Every once in a while I share, but normally I read and soak in other people’s comments, ideas, questions.
Many times I am wordless.
I read and want to respond but feel like I come up short with any kind of wisdom, because I too have the same questions, the same fears, the same kind of tough days.
Over 200 of us belong.
We represent a lot of pain.
We represent a lot of different walks of life.
And we definitely represent a lot of different views of life and death.
But one thing we all have in common is this: we miss our kids.
That’s where I find my bond with these moms, dads, and even grandmas and aunts.
So last week after I had such a tough week with my health, I found comfort in the words a mom wrote about her daughter’s recent struggle with a recurring headache.
In response to another mom whose child was having strange headaches she had written these words on Friday,
“A headache is never “just a headache” anymore for any of us. It is a trigger of
grief and anxiety of that terrible thing happening again.”
As I read her words, a feeling of “being normal” came over me.
Sometimes in the “real world” I don’t feel normal very often.
Conversations happen, in which I am a participant, and words are said that strike me in a totally different way than they do anyone else.
I don’t react externally, but often internally, I feel the accidental knife, I feel the reality that there are just some things about me that have removed me from the world’s view of normal.
Grief calls people to a higher road of patience, love, and mercy; because when you lose someone you love deeply, you suddenly see the frailty of life in a way that many people just can not.
You understand that plans are simply plans…..not promises.
You realize that dates on a calendar can mean celebrations for one family and agony for another.
You “get” that family pictures never feel quite right anymore.

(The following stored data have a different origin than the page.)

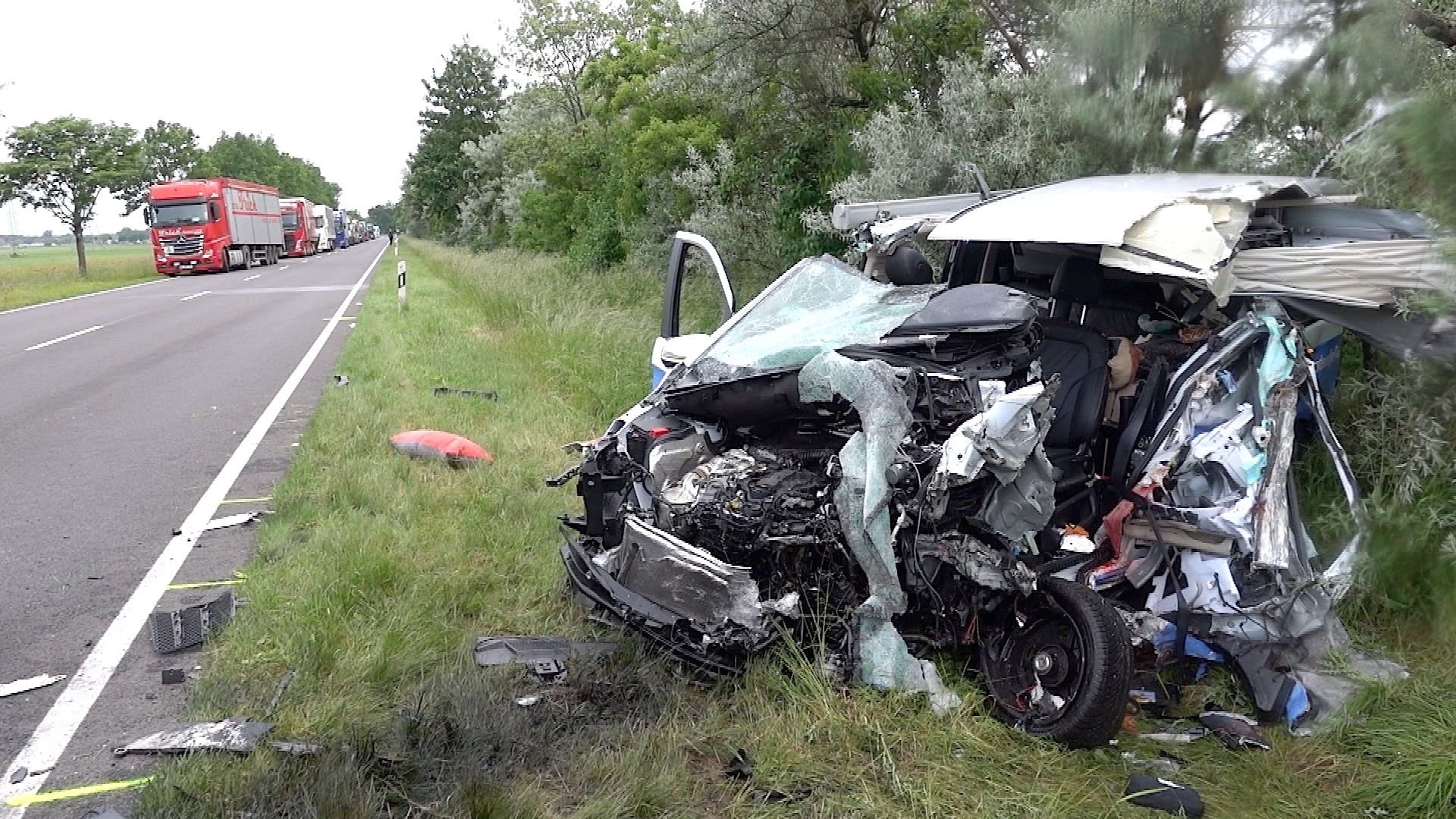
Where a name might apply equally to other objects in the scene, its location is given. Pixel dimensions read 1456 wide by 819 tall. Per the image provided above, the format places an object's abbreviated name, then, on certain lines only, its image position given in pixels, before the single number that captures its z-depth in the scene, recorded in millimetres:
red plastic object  6918
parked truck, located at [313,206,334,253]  57562
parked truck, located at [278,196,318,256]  49453
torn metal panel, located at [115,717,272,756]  3328
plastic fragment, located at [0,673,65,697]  3869
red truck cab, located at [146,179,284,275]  33875
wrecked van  3582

You receive Christmas cards that share the joy of the season and yet you realize that for many the season lacks the joy it once had.
Not that grieving people never laugh anymore or want to smile.

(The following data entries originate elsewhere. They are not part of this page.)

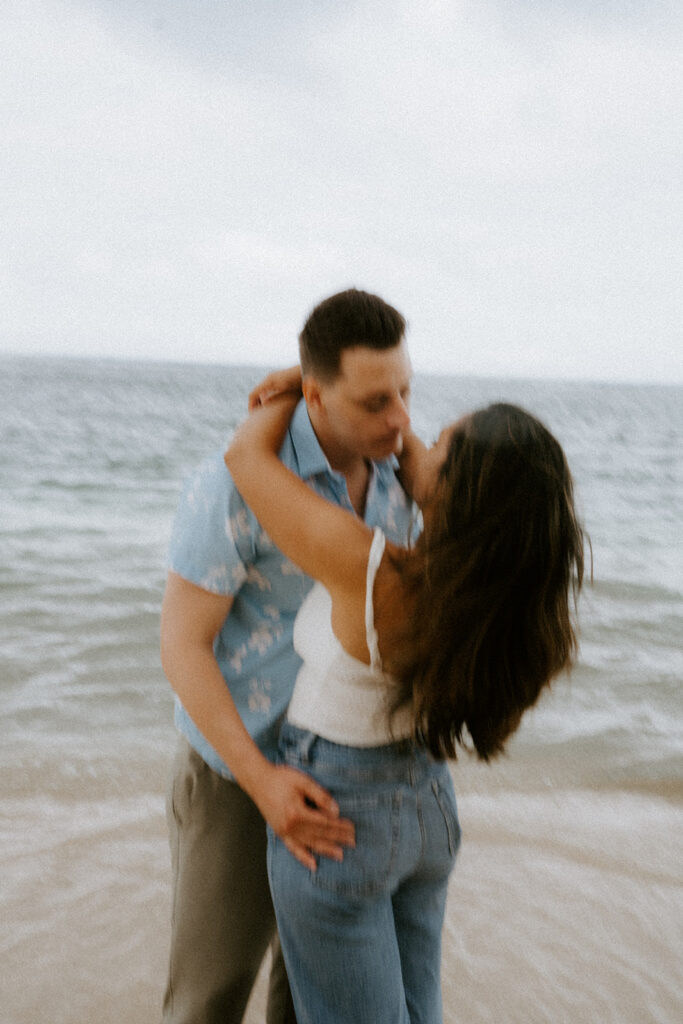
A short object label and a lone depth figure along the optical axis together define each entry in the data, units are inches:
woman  57.6
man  66.2
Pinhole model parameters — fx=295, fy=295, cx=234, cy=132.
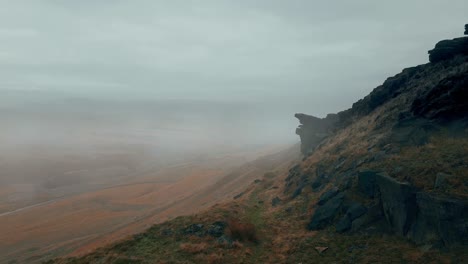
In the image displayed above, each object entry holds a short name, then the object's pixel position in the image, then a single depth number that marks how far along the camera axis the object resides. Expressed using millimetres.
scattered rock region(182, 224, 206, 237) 25362
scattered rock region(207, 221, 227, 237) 25016
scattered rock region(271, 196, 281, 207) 34119
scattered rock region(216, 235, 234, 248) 22991
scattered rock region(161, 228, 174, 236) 26141
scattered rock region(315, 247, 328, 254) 20672
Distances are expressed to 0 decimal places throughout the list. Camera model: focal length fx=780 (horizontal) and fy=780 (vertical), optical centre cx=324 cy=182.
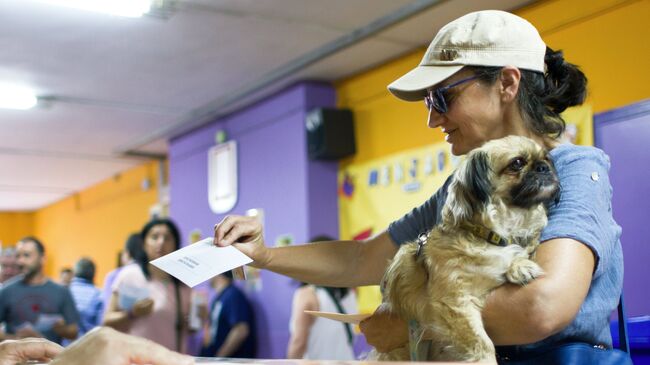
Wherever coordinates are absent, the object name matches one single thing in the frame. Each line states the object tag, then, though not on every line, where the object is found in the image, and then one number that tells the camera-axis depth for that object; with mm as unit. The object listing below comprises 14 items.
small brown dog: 1535
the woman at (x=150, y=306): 4594
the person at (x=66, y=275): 10252
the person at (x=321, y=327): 5109
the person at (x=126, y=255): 5510
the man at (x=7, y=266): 6489
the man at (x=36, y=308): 5141
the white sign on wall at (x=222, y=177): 7504
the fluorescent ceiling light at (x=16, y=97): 6676
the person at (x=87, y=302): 6746
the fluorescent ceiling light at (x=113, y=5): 4703
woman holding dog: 1414
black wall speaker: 6164
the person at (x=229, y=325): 6523
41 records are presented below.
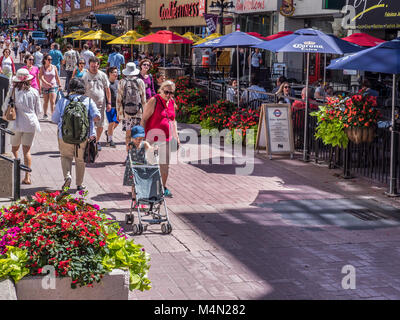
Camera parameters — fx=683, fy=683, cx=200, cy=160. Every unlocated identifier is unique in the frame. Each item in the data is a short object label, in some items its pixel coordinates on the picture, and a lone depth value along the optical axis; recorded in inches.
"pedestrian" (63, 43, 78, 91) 992.9
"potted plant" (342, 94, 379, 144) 456.8
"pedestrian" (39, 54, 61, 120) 730.2
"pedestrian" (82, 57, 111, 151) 534.3
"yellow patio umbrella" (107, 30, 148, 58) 1170.0
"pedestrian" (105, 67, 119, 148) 569.0
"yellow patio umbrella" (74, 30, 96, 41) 1547.4
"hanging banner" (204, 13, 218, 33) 1290.6
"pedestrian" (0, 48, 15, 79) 826.2
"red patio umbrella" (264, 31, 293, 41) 814.3
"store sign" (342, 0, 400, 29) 848.9
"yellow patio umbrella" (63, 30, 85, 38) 1690.6
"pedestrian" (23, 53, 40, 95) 693.9
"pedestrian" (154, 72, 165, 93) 594.5
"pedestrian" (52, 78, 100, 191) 400.8
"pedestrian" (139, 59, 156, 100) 571.8
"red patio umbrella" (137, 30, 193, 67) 928.9
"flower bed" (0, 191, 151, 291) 191.3
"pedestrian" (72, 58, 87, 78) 702.1
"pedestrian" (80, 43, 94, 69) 992.9
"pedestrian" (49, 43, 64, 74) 992.2
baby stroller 331.3
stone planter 189.5
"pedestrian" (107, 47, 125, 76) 1043.9
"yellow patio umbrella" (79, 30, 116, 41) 1413.9
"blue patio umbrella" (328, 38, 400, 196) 418.3
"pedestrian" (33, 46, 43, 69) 1036.5
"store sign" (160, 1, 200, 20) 1699.1
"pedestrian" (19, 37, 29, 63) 1690.5
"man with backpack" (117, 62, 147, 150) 502.9
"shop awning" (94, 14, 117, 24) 2117.9
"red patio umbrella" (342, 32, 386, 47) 722.2
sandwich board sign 557.6
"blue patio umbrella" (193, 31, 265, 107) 681.0
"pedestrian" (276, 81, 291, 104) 599.7
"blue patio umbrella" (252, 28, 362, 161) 538.6
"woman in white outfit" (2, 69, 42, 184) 418.6
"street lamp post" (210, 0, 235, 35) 1227.9
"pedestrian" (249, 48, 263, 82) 1182.7
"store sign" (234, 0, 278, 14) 1274.6
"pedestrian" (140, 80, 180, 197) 396.5
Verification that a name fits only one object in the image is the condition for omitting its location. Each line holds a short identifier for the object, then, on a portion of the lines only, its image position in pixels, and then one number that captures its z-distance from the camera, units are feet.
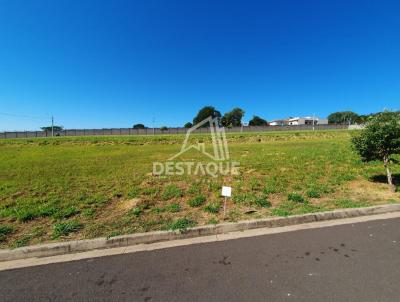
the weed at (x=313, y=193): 18.02
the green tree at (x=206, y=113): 288.92
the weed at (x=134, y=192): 19.25
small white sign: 14.44
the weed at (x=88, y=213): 15.07
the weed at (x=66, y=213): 14.88
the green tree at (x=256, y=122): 301.98
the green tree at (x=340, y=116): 328.08
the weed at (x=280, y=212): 14.36
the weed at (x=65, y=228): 12.50
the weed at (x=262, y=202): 16.20
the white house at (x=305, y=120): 314.10
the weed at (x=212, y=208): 15.40
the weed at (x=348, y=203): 15.61
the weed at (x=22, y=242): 11.33
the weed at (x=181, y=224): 12.83
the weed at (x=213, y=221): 13.54
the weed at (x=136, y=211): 15.12
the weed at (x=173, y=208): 15.79
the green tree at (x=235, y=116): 291.38
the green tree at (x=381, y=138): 18.85
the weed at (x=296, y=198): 17.08
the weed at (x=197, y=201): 16.82
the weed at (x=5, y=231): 12.13
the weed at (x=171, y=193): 19.08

Not that grieving people can’t let go.
Not that grieving people are hopeless.
But they just walk a road parallel and yet separate from their non-grieving friends.

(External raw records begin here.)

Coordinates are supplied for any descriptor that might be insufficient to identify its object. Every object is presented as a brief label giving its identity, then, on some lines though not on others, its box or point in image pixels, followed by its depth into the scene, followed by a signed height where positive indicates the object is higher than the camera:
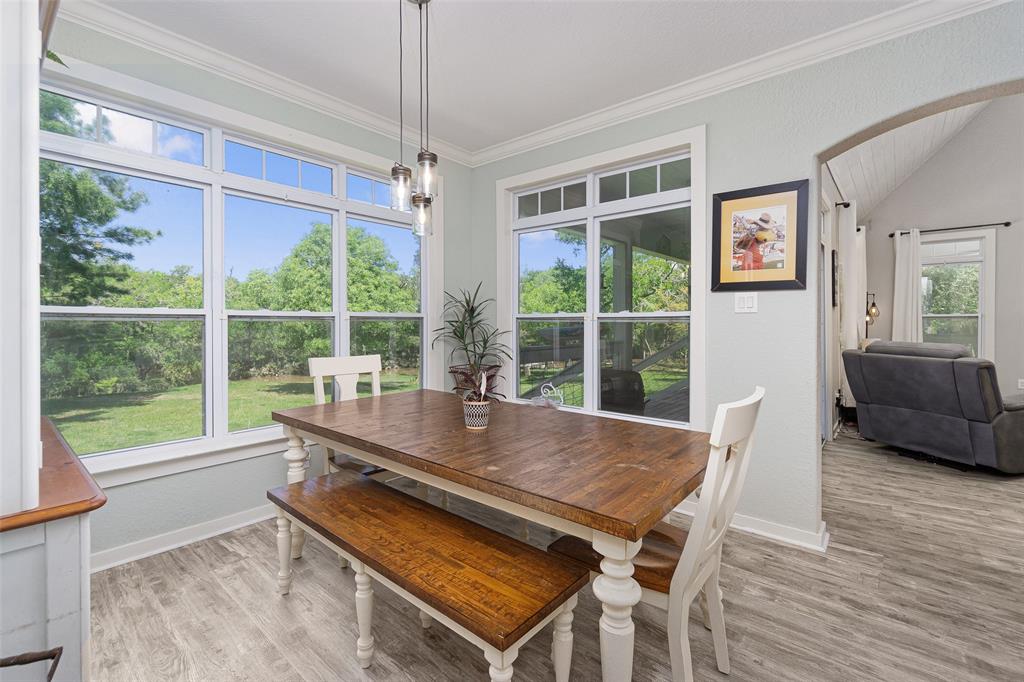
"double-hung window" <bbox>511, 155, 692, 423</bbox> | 3.11 +0.41
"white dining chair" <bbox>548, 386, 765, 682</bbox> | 1.15 -0.71
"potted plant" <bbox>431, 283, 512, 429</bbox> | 3.96 +0.06
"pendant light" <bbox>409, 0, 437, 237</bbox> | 1.92 +0.69
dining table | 1.11 -0.42
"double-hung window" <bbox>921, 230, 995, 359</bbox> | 5.51 +0.70
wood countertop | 0.88 -0.37
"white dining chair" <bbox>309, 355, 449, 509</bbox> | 2.45 -0.28
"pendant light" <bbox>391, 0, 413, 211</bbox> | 1.94 +0.70
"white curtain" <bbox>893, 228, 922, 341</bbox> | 5.91 +0.74
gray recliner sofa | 3.39 -0.55
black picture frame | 2.49 +0.63
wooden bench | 1.11 -0.72
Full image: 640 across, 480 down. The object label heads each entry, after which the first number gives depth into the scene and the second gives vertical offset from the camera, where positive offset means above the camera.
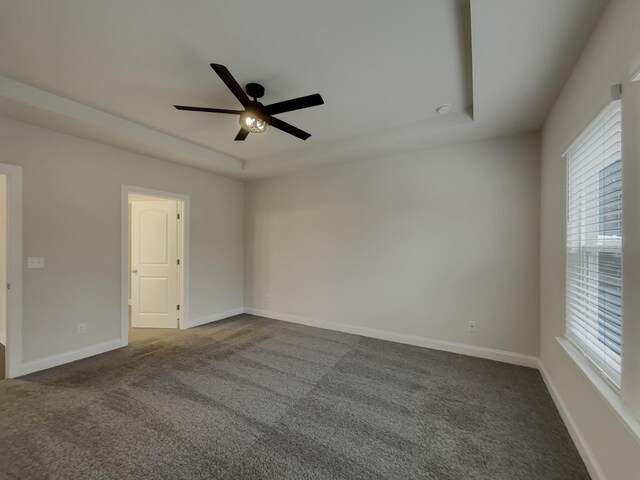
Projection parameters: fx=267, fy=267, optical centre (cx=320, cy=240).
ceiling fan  1.90 +1.02
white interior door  4.18 -0.45
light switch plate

Our road crosses over the same events as non-grieving friends.
We do birthdays.
We do Christmas.
We do parties.
We do jobs.
But we do everything with an underlying awareness that something about us is just a little different.
So, for me, even with my extreme confidence in Christ.
Even with my deep belief that one day I will hold Adrienne and hug Nick and share eternity with them,
I need a support group.
I need to know that there are other moms and dads out there who are trying to decide how to sign their Christmas cards.
I need to know that there are other families out there who want to keep their children who have passed away alive in the hearts of their other children or in the hearts of aunts and uncles, and that they are wondering what they can do throughout the holidays to make this happen.
I realize I will never be “normal” again when it comes to being a mom.
But last week those words from another grieving mom helped me realize that a week ago when I rode in an ambulance after having a vision scare that it was pretty normal for me to panic, to fear the worst.
As I step back into another Monday, I step back into it thankful.
Thankful that I have friends I can hug who have never walked the road I am on and thankful that I have friends I may never meet who walk the same road I do.
If you find yourself struggling with any type of problem that isolates you from those around you, I highly recommend finding a support group.
Thankful for the comfort God has brought me.
Praise be to the God and Father of our Lord Jesus Christ, the Father of compassion and the God of all comfort,
who comforts us in all our troubles,
so that we can comfort those in any trouble with the comfort we ourselves have received from God.